July 31 (Bloomberg) -- Japan stocks fell on the busiest day of earnings season, with the Topix index completing a third straight monthly decline, as the yen traded near a one-month high to the dollar.
Honda Motor Co., a carmaker that gets almost half its revenue from North America, lost 2.2 percent before a Federal Reserve policy decision. Tokyo Electric Power Co., the owner of the crippled Fukushima Dai-Ichi nuclear power plant, dropped 5.7 percent on a report a local government opposes reactor restarts. Gungho Online Entertainment Inc., an Internet-game company that surged tenfold this year through yesterday, plunged 13 percent. KDDI Corp., the nation’s third-largest mobile carrier by value, jumped 6.9 percent as operating profit surged.
The Topix dropped 1.5 percent to 1,131.70 at the close in Tokyo after rising the most in three weeks yesterday. All but four of the 33 industry groups retreated. The gauge slid 0.2 percent this month. The Nikkei 225 Stock Average lost 1.5 percent to 13,668.32 today, sliding 0.1 percent on the month.
“Investors don’t want to make big moves until they see how the Fed’s decision affects U.S. equities,” said Yutaka Miura, a senior technical analyst at Mizuho Securities Co., a unit of Japan’s third-biggest lender by market value. “Japanese stocks were sensitive to the yen’s level throughout the day. They extended losses toward the close as the yen spiked.”
This month’s decline in the Topix caps the longest losing streak since September 2011. The gauge remains 32 percent higher for the year amid optimism Prime Minister Shinzo Abe will push through reforms while the Bank of Japan continues record stimulus to beat deflation. Investor attention is now shifting to whether reforms will be implemented and the sales tax raised as planned to rein in the fiscal deficit and national debt.
Earnings season for Topix companies peaked today with 284 firms reporting results. Of the 131 companies on the measure that have posted quarterly results and for which Bloomberg has estimates, 52 percent beat projections. Profits on the gauge are projected to rise 66 percent from the previous quarter, according to a Bloomberg survey.

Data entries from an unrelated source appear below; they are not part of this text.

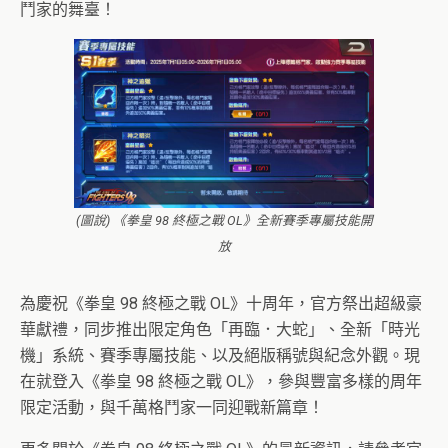
鬥家的舞臺！
(圖說) 《拳皇 98 終極之戰 OL》全新賽季專屬技能開
放
為慶祝《拳皇 98 終極之戰 OL》十周年，官方祭出超級豪
華獻禮，同步推出限定角色「再臨．大蛇」、全新「時光
機」系統、賽季專屬技能、以及絕版稱號與紀念外觀。現
在就登入《拳皇 98 終極之戰 OL》，參與豐富多樣的周年
限定活動，與千萬格鬥家一同迎戰新篇章！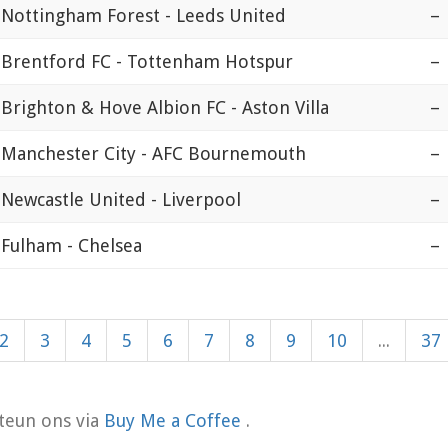
Nottingham Forest - Leeds United
–
Brentford FC - Tottenham Hotspur
–
Brighton & Hove Albion FC - Aston Villa
–
Manchester City - AFC Bournemouth
–
Newcastle United - Liverpool
–
Fulham - Chelsea
–
2
3
4
5
6
7
8
9
10
...
37
teun ons via
Buy Me a Coffee
.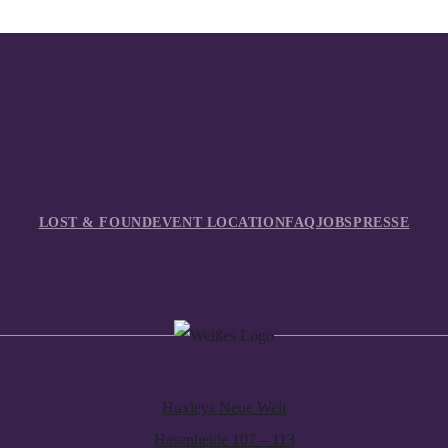
LOST & FOUND
EVENT LOCATION
FAQ
JOBS
PRESSE
Huxleys Neue Welt
Hasenheide 107 – 113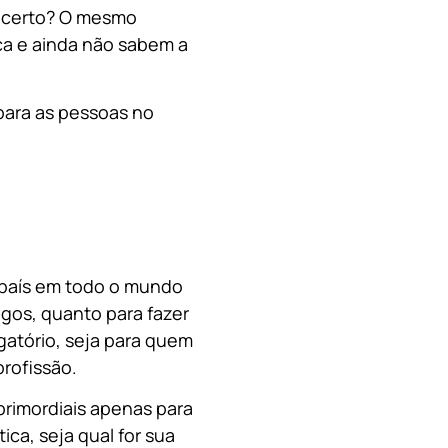
, certo? O mesmo
a e ainda não sabem a
para as pessoas no
o país em todo o mundo
migos, quanto para fazer
gatório, seja para quem
rofissão.
primordiais apenas para
ica, s
eja qual for sua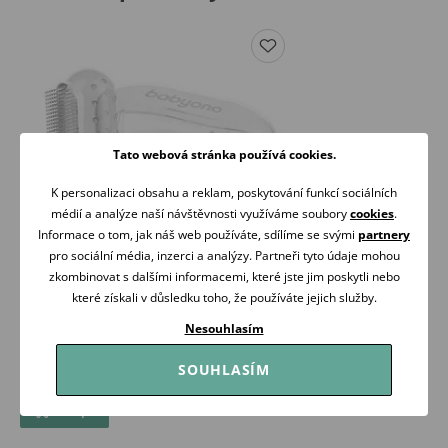
Tato webová stránka používá cookies.
K personalizaci obsahu a reklam, poskytování funkcí sociálních
médií a analýze naší návštěvnosti využíváme soubory
cookies
.
Informace o tom, jak náš web používáte, sdílíme se svými
partnery
pro sociální média, inzerci a analýzy. Partneři tyto údaje mohou
zkombinovat s dalšími informacemi, které jste jim poskytli nebo
které získali v důsledku toho, že používáte jejich služby.
BabyOno Zubní kartáček na první zoubky a
Nesouhlasím
masáž dásní
39 Kč
SOUHLASÍM
Skladem
Koupit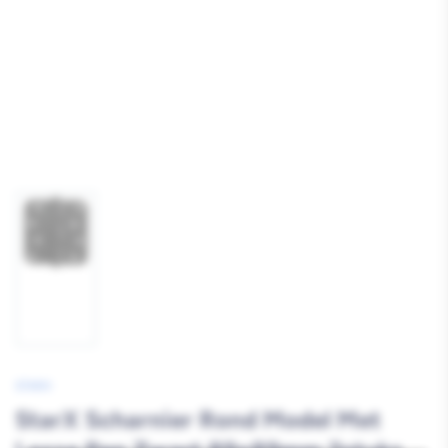
Afbeelding
1
laden
STARX
StarX Scharnier Rond Model Met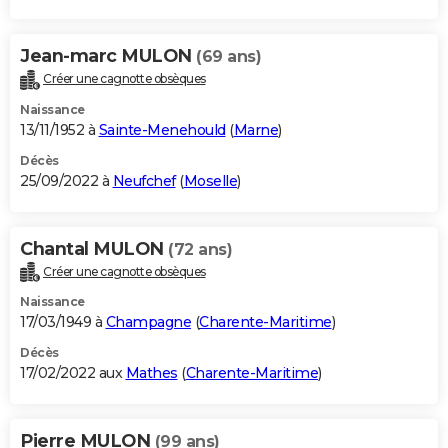
Jean-marc MULON
(69 ans)
Créer une cagnotte obsèques
Naissance
13/11/1952 à
Sainte-Menehould
(
Marne
)
Décès
25/09/2022 à
Neufchef
(
Moselle
)
Chantal MULON
(72 ans)
Créer une cagnotte obsèques
Naissance
17/03/1949 à
Champagne
(
Charente-Maritime
)
Décès
17/02/2022 aux
Mathes
(
Charente-Maritime
)
Pierre MULON
(99 ans)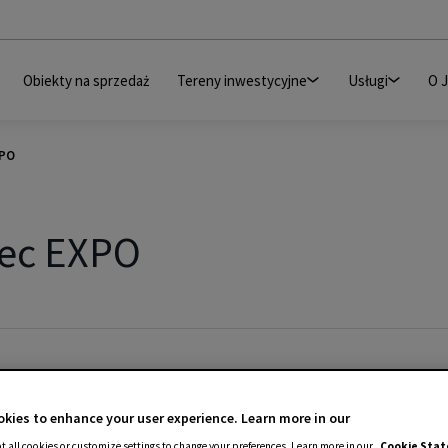
Obiekty na sprzedaż
Tereny inwestycyjne
Usługi
O 
XPO
iec EXPO
kies to enhance your user experience. Learn more in our
t all cookies or customize settings to change your preferences. Learn more in our
Cookie Sta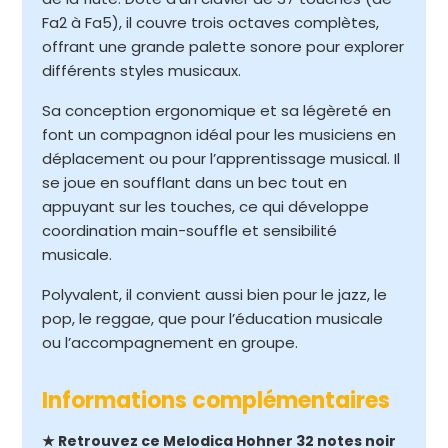
Fa2 à Fa5), il couvre trois octaves complètes,
offrant une grande palette sonore pour explorer
différents styles musicaux.​
Sa conception ergonomique et sa légèreté en
font un compagnon idéal pour les musiciens en
déplacement ou pour l’apprentissage musical.​ Il
se joue en soufflant dans un bec tout en
appuyant sur les touches, ce qui développe
coordination main-souffle et sensibilité
musicale.​
Polyvalent, il convient aussi bien pour le jazz, le
pop, le reggae, que pour l’éducation musicale
ou l’accompagnement en groupe.​
Informations complémentaires
★ Retrouvez ce Melodica Hohner 32 notes noir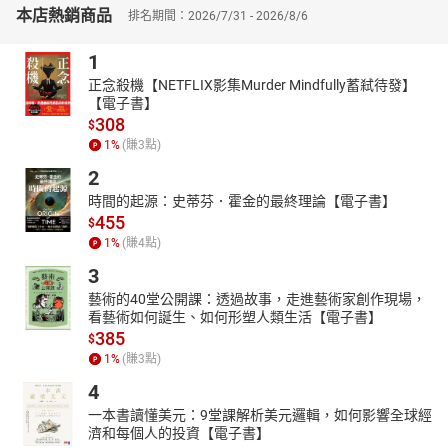
本店熱銷商品
排名期間：2026/7/31 - 2026/8/6
自由就是覺知到我內在的那份圓滿充實。在那份圓滿充實中，你我
都會具有力量，那是創造力，是神靈的那種創造力。你有那份創造
1
力可以為自己的生命、為自己的心識從事創造。一旦有了那份圓滿
正念殺機【NETFLIX影集Murder Mindfully蓄弒待發】
充實，就沒有你做不到的事。
【電子書】
◎關於靜默
308
$
靜默的目的，在於停止把你所習慣執著的對象當作是你自己，你不
1
%
(賺
3
點)
是那個。有人嘲笑你，你為什麼要認為自己就是他所嘲笑的那個？
2
你該求的是，心能做得了自己的主。
時間的起源：史蒂芬．霍金的最終理論【電子書】
靜默的定義應該是，練習讓心能自主，不要依賴那些外物來認定自
455
$
己，不依賴世間經驗以及它們的對象。那麼，智慧就會自然流出
1
%
(賺
4
點)
來。能放下知識，智慧就開了。
3
在靜默中的人，不論男女，都不需要防衛自己，因為沒有需要防衛
藝術的40堂公開課：透過故事，走進藝術家創作現場，
的對象。別人的所作所為，不是你的作為。你只要管自己的作為是
看藝術如何誕生、如何形塑人類生活【電子書】
正確的，是對的，那就是智慧。它會由你的內在生起，會引導你。
385
$
◎何為師者
1
%
(賺
3
點)
教課的老師，不算是老師。教育個別之人的老師，才算是老師。無
4
論你心靈能去到、領悟到哪個境地，你能把別人也帶到那個境地，
一本書讀懂美元：9堂課解析美元邏輯，如何影響全球經
才堪稱一位老師。你對一己的證悟、自己心靈的覺醒，還是要堅持
濟和每個人的投資【電子書】
下去，那才叫教學。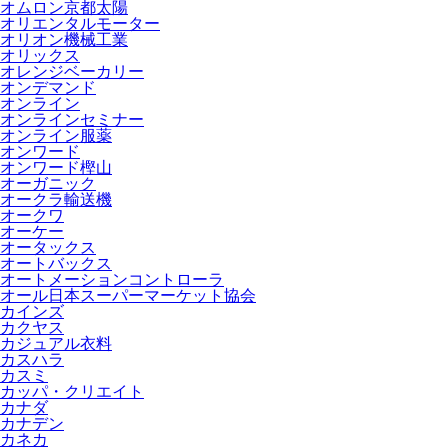
オムロン京都太陽
オリエンタルモーター
オリオン機械工業
オリックス
オレンジベーカリー
オンデマンド
オンライン
オンラインセミナー
オンライン服薬
オンワード
オンワード樫山
オーガニック
オークラ輸送機
オークワ
オーケー
オータックス
オートバックス
オートメーションコントローラ
オール日本スーパーマーケット協会
カインズ
カクヤス
カジュアル衣料
カスハラ
カスミ
カッパ・クリエイト
カナダ
カナデン
カネカ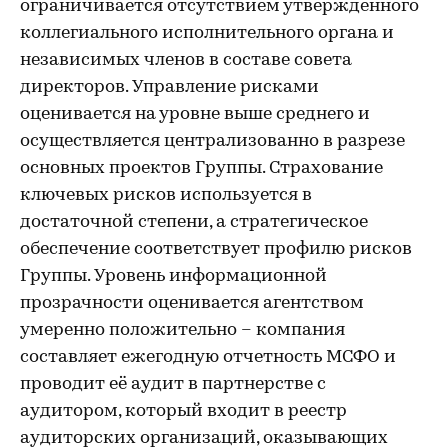
ограничивается отсутствием утвержденного
коллегиального исполнительного органа и
независимых членов в составе совета
директоров. Управление рисками
оценивается на уровне выше среднего и
осуществляется централизованно в разрезе
основных проектов Группы. Страхование
ключевых рисков используется в
достаточной степени, а стратегическое
обеспечение соответствует профилю рисков
Группы. Уровень информационной
прозрачности оценивается агентством
умеренно положительно – компания
составляет ежегодную отчетность МСФО и
проводит её аудит в партнерстве с
аудитором, который входит в реестр
аудиторских организаций, оказывающих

Futures on the S&P 500 fell 0.1 percent today after the measure gained less than 0.1 percent in New York yesterday as investors weighed earnings. U.S. home prices rose 12.2 percent in May, the most in more than seven years, a report showed.
The Federal Open Market Committee, which has said it may start paring stimulus should the U.S. economy meet forecasts, concludes a two-day meeting today. The Fed will begin to reduce bond purchases in September, according to a Bloomberg survey of economists.
Exporters retreated as the yen held gains against the dollar and strengthened in the last hour of trading. Japan’s currency touched 97.78 to the greenback today. Honda, Japan’s third-largest carmaker, lost 2.2 percent to 3,630 yen. Nikon Corp., the world’s second-biggest camera maker, fell 2.1 percent to 2,049 yen.
Tokyo Electric Power declined 5.7 percent to 599 yen. Trade Minister Akira Amari did not persuade Niigata Governor Hirohiko Izumida to approve reactor restarts at a meeting yesterday, the Nikkei newspaper reported. The prefecture is home to the utility’s Kashiwazaki-Kariwa nuclear plant, the world’s largest by generating capacity.
Japan Airlines Co., which relisted last year after emerging from bankruptcy, slipped 2.6 percent to 5,200 yen. Jana Partners LLC, a $6 billion activist hedge fund run by Barry Rosenstein, said it took a stake in the carrier.
Gungho Online tumbled 13 percent to 80,000 yen, its lowest close since April 24, after plunging 13.4 percent yesterday. The company is the best-performing stock this year on the MSCI World Index of developed-market firms.
Takara Holdings Inc. slumped 10 percent to 832 yen, the most in more than two years and the largest slide on the Nikkei 225. The drinks maker yesterday posted an operating loss of 241 million yen for the quarter ended in June.
Companies reporting better earnings advanced. KDDI jumped 6.9 percent to 5,410 yen as operating profit surged 90 percent from the previous year. Hitachi Ltd. gained 2.8 percent to 658 yen as the electronic-equipment manufacturer increased its first-half profit forecast by 50 percent to 15 billion yen.
The Topix traded at 1.21 times book value today, compared with 2.48 for the S&P 500 and 1.70 for the Stoxx Europe 600 Index yesterday. The Japanese gauge’s historic volatility was at 24.76 today, down 43 percent from a July 2 high of 43.21.